** Task inputs **
━━━━━━━━━━━━━━━━━━━━━━━━━━━━━━
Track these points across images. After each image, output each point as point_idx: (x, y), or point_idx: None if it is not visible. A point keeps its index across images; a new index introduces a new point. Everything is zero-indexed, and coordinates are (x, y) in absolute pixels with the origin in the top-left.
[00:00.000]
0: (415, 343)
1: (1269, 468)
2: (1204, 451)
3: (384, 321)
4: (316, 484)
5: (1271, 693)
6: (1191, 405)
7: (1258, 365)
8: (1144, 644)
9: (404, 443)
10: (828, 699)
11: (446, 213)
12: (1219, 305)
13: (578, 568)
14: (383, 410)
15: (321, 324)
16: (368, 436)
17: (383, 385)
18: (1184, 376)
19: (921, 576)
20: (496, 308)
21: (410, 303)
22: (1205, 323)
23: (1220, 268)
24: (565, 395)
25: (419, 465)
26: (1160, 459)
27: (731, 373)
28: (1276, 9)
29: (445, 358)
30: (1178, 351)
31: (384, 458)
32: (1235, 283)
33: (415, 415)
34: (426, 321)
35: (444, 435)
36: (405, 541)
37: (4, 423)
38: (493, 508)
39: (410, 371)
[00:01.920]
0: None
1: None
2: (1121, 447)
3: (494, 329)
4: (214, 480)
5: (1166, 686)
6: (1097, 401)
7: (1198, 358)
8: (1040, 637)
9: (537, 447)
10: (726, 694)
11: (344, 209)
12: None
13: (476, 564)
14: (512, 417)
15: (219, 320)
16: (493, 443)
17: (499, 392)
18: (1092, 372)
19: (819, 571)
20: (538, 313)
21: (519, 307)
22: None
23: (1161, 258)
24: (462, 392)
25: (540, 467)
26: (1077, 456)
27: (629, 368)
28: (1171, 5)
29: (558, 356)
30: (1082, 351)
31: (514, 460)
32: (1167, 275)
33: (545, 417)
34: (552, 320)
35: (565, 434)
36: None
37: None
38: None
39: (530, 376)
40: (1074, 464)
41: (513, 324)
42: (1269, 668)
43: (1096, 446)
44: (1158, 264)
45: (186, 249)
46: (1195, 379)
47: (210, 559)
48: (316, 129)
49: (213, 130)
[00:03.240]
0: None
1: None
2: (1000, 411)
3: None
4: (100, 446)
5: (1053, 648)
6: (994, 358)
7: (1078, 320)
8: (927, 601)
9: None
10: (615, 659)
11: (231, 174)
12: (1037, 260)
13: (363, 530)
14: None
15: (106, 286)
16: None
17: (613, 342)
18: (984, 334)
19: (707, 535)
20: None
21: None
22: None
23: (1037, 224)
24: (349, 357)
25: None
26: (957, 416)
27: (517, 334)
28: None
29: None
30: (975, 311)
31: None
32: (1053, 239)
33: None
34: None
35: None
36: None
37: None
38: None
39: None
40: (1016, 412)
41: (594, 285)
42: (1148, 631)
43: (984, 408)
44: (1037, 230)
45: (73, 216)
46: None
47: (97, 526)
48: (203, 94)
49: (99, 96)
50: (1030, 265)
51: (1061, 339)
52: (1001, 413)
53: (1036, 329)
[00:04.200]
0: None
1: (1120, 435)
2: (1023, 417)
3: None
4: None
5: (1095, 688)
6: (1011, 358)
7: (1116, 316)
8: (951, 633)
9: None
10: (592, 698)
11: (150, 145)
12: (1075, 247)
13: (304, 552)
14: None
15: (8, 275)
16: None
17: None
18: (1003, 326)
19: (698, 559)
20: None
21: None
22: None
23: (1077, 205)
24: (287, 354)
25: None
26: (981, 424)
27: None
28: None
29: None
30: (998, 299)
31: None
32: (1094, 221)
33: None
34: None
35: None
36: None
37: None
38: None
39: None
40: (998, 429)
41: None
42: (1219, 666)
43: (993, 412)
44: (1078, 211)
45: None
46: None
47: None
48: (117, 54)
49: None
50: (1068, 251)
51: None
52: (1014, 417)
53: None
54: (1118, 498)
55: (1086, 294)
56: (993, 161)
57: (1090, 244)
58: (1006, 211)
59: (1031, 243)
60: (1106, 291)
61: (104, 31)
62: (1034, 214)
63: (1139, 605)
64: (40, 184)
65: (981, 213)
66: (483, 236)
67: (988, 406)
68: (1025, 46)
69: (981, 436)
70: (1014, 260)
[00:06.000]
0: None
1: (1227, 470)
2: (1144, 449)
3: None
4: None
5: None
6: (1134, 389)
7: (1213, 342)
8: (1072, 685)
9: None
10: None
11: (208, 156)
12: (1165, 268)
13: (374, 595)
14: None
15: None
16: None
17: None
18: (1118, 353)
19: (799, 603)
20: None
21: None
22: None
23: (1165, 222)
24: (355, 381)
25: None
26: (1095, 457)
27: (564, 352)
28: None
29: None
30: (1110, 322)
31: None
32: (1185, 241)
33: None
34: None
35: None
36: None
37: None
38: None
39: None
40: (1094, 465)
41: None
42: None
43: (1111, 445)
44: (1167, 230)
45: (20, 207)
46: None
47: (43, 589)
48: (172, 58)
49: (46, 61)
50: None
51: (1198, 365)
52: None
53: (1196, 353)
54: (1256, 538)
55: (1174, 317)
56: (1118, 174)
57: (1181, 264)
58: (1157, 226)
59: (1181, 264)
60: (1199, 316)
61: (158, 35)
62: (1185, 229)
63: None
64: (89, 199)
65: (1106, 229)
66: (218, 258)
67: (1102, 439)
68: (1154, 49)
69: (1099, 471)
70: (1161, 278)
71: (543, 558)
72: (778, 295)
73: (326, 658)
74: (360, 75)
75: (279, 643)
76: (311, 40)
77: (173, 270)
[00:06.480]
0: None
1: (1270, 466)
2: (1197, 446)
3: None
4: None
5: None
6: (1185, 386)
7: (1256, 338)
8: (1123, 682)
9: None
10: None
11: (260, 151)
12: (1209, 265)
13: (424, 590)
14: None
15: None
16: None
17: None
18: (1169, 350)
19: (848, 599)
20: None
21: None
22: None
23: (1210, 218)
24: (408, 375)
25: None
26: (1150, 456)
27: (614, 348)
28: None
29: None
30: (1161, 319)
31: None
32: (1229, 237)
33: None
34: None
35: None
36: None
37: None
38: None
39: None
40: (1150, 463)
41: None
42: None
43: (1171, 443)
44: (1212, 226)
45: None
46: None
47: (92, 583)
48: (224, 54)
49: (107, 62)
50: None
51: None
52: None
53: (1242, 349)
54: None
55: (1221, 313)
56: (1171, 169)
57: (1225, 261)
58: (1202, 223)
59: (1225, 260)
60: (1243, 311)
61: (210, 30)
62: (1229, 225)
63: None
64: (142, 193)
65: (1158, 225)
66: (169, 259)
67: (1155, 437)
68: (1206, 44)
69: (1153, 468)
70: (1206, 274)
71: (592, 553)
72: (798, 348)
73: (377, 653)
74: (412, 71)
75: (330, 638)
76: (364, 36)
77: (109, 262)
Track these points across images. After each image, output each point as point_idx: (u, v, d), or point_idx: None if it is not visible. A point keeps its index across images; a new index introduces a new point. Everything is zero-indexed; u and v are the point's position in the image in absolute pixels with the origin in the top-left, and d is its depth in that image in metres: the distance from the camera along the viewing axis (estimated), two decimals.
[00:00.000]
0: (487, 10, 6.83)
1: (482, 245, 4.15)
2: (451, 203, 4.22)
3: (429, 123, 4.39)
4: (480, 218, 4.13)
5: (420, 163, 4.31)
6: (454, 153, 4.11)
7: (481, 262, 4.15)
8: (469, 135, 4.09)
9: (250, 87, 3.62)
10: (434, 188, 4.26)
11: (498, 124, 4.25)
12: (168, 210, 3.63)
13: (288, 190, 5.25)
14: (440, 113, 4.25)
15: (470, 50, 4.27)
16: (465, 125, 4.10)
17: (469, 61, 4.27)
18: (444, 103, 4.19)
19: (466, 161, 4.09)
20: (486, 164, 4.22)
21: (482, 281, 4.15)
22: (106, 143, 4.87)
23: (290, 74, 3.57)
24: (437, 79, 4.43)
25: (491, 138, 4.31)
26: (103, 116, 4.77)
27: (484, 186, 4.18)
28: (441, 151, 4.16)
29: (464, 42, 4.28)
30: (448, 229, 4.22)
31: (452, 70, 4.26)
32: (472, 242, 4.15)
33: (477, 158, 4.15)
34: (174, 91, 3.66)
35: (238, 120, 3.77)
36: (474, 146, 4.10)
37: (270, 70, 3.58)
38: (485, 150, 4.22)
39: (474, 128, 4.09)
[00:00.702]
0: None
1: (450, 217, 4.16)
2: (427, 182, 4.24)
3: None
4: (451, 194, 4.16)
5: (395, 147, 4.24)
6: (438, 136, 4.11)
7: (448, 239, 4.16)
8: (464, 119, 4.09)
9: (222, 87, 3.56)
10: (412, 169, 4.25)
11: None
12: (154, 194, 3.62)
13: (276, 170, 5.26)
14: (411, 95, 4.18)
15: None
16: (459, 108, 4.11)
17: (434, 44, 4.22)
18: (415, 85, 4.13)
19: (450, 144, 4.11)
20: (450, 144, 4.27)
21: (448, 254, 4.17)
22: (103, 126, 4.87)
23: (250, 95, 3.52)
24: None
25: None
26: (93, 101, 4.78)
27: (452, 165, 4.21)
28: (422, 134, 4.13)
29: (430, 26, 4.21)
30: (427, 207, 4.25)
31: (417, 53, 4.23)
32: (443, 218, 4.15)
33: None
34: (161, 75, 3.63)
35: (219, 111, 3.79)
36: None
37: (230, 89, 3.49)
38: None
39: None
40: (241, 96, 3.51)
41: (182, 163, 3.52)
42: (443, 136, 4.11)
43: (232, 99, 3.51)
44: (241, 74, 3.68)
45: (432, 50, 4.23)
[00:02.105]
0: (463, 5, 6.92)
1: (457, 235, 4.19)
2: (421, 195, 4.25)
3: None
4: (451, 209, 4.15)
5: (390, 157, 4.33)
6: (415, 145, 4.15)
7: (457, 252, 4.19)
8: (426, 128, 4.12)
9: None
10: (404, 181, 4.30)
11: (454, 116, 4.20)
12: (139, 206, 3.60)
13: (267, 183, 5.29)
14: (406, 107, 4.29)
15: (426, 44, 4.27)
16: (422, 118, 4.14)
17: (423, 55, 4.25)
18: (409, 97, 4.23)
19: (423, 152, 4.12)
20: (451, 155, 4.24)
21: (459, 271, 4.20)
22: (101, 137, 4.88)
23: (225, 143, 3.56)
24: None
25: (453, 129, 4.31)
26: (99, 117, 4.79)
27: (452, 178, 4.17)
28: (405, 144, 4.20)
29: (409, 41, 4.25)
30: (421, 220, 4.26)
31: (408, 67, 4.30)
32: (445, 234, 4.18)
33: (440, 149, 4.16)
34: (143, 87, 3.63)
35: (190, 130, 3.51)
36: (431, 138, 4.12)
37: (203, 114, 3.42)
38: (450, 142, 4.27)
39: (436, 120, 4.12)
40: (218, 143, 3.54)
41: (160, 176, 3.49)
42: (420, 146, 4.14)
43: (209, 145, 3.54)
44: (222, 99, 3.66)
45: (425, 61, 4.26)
━━━━━━━━━━━━━━━━━━━━━━━━━━━━━━
** Required action **
An exact copy of the data is needed, running from its first line through the line that holds "35: (444, 435)", and nothing beyond that.

** Your solution **
Track these points across images. After each image, output each point as point_idx: (x, y), or point_idx: None if it is not visible. A point keeps its index across images; a new index introduces a new point. Everything is zero-indexed, and coordinates are (x, y) in absolute pixels with the origin in the top-left.
[00:00.000]
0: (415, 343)
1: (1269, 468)
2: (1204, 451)
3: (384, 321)
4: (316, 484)
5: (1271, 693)
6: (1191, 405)
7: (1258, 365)
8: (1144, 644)
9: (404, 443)
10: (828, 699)
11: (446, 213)
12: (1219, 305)
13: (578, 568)
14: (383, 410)
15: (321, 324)
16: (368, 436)
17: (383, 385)
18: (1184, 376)
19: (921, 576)
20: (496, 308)
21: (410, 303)
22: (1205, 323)
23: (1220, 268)
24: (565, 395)
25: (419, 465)
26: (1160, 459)
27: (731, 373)
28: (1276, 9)
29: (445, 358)
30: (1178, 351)
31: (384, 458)
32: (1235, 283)
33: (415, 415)
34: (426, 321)
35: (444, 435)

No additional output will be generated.